What you have to do:
Please return every record below exactly as it stands.

Content starts

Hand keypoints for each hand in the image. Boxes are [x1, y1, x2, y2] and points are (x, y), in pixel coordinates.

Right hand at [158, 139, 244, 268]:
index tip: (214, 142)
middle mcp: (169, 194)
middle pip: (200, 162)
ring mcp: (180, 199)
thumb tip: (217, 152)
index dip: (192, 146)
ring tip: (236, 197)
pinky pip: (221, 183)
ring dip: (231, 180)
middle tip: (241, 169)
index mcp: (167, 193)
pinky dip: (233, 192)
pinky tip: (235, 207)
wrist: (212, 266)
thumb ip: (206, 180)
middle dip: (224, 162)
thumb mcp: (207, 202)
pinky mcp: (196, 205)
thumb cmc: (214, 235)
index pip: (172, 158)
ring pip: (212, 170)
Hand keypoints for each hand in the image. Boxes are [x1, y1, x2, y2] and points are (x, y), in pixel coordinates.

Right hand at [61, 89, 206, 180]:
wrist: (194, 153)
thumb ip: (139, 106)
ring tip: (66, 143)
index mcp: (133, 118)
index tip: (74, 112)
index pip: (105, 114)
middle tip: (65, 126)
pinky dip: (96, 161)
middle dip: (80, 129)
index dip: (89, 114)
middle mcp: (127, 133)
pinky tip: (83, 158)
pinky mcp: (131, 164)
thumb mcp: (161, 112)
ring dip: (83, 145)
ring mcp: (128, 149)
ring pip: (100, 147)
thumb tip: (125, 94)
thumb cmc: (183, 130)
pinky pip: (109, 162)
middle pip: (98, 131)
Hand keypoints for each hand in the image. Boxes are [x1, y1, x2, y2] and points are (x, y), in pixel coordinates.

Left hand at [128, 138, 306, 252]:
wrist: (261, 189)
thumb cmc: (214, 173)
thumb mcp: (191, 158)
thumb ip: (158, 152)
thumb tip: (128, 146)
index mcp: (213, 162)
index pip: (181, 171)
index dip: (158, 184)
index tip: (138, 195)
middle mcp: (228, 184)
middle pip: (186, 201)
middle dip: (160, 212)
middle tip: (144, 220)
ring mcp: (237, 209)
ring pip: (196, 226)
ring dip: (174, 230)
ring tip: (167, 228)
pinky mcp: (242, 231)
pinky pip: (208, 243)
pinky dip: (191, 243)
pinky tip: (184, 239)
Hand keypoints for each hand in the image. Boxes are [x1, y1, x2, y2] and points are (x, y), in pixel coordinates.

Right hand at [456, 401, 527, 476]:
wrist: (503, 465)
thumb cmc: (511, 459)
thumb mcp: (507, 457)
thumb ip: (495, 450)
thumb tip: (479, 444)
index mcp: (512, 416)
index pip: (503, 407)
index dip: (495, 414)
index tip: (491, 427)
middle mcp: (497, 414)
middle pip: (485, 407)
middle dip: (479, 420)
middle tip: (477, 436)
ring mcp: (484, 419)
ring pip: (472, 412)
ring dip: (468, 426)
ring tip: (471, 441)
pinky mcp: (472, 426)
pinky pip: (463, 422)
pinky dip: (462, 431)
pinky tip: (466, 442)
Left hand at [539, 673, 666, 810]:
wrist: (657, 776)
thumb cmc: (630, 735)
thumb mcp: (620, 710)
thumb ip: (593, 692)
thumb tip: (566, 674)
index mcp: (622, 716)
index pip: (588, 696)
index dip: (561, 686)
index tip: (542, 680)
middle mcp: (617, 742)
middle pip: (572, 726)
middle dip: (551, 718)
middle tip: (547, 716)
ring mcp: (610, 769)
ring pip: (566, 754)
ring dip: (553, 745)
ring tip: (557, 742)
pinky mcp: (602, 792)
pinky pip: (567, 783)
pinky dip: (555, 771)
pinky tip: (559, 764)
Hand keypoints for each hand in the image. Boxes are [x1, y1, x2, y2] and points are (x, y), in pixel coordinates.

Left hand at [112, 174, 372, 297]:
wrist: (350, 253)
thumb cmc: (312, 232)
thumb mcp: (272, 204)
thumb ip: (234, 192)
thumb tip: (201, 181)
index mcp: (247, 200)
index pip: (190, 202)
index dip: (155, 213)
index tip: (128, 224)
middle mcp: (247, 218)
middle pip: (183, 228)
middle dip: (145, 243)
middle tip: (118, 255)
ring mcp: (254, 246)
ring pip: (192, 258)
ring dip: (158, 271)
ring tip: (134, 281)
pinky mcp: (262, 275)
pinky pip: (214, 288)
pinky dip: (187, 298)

Content ends

Answer box:
Hand keypoints for each hand in the image. Boxes are [x1, y1, x2, y2] and points are (x, y), in pixel coordinates.

Right hand at [158, 139, 244, 268]:
index tip: (214, 142)
middle mcp: (169, 194)
middle pip: (200, 162)
ring mcp: (180, 199)
thumb tip: (217, 152)
index dip: (192, 146)
ring tip: (236, 197)
pinky pip: (221, 183)
ring dip: (231, 180)
middle tip: (241, 169)
index mcp: (167, 193)
pinky dip: (233, 192)
pinky tip: (235, 207)
wrist: (212, 266)
thumb ip: (206, 180)
middle dip: (224, 162)
thumb mcp: (207, 202)
pinky mcp: (196, 205)
thumb cmc: (214, 235)
index pip: (172, 158)
ring pip: (212, 170)
Hand keypoints for each hand in the image. Boxes are [x1, y1, x2, y2] and points are (x, y), in pixel coordinates.

Right hand at [61, 89, 206, 180]:
wrist: (194, 153)
thumb ip: (139, 106)
ring tip: (66, 143)
index mcp: (133, 118)
index tip: (74, 112)
index pip: (105, 114)
middle tip: (65, 126)
pinky dip: (96, 161)
middle dip: (80, 129)
index dip: (89, 114)
middle mcp: (127, 133)
pinky tip: (83, 158)
pinky mcp: (131, 164)
thumb mcp: (161, 112)
ring dip: (83, 145)
ring mcp: (128, 149)
ring pip: (100, 147)
thumb tip: (125, 94)
thumb cmc: (183, 130)
pinky pip: (109, 162)
middle pip: (98, 131)
Hand keypoints for each hand in the image. Boxes are [x1, y1, x2, y2] and points are (x, y), in pixel coordinates.

Left hand at [128, 138, 306, 252]:
wrist: (261, 189)
thumb cmc: (214, 173)
thumb mcp: (191, 158)
thumb ip: (158, 152)
thumb tip: (128, 146)
index mcp: (213, 162)
index pip: (181, 171)
index dip: (158, 184)
index tip: (138, 195)
middle mcp: (228, 184)
middle pip: (186, 201)
middle dip: (160, 212)
middle tip: (144, 220)
ring mcp: (237, 209)
ring pip: (196, 226)
ring dip: (174, 230)
ring tip: (167, 228)
pinky mcp: (242, 231)
pinky pip: (208, 243)
pinky dip: (191, 243)
pinky tip: (184, 239)
Hand keypoints for each hand in the image. Boxes are [x1, y1, x2, y2] and points are (x, y), in pixel coordinates.

Right hand at [456, 401, 527, 476]:
wrist: (503, 465)
thumb cmc: (511, 459)
thumb mcp: (507, 457)
thumb ip: (495, 450)
thumb tip: (479, 444)
index mcp: (512, 416)
index pip: (503, 407)
index dip: (495, 414)
index tip: (491, 427)
middle mcp: (497, 414)
middle pip: (485, 407)
middle dip: (479, 420)
middle tip: (477, 436)
ring mcp: (484, 419)
ring pip: (472, 412)
ring dip: (468, 426)
ring tip: (471, 441)
pinky mcp: (472, 426)
pinky pip: (463, 422)
pinky dip: (462, 431)
pinky tip: (466, 442)
Left hand at [539, 673, 666, 810]:
wrist: (657, 776)
thumb cmc: (630, 735)
thumb mcp: (620, 710)
thumb ip: (593, 692)
thumb tip: (566, 674)
index mcp: (622, 716)
index pip: (588, 696)
index dip: (561, 686)
index tip: (542, 680)
middle mcp: (617, 742)
middle pip: (572, 726)
middle dip: (551, 718)
middle tip: (547, 716)
ring mcp: (610, 769)
ring pip: (566, 754)
ring dip: (553, 745)
ring tip: (557, 742)
pinky mcp: (602, 792)
pinky pip: (567, 783)
pinky dip: (555, 771)
pinky tip: (559, 764)
Hand keypoints for each hand in the image. Boxes are [x1, y1, x2, y2] and points are (x, y), in pixel coordinates.

Left hand at [112, 174, 372, 297]:
wrist: (350, 253)
thumb cmc: (312, 232)
thumb mcp: (272, 204)
thumb ip: (234, 192)
thumb tip: (201, 181)
index mcp: (247, 200)
index pip: (190, 202)
index dip: (155, 213)
index tip: (128, 224)
middle mcp: (247, 218)
middle pip: (183, 228)
middle dip: (145, 243)
middle tip: (118, 255)
ring mcp: (254, 246)
ring pip: (192, 258)
ring dip: (158, 271)
ring tip: (134, 281)
pinky mcp: (262, 275)
pinky pip: (214, 288)
pinky dip: (187, 298)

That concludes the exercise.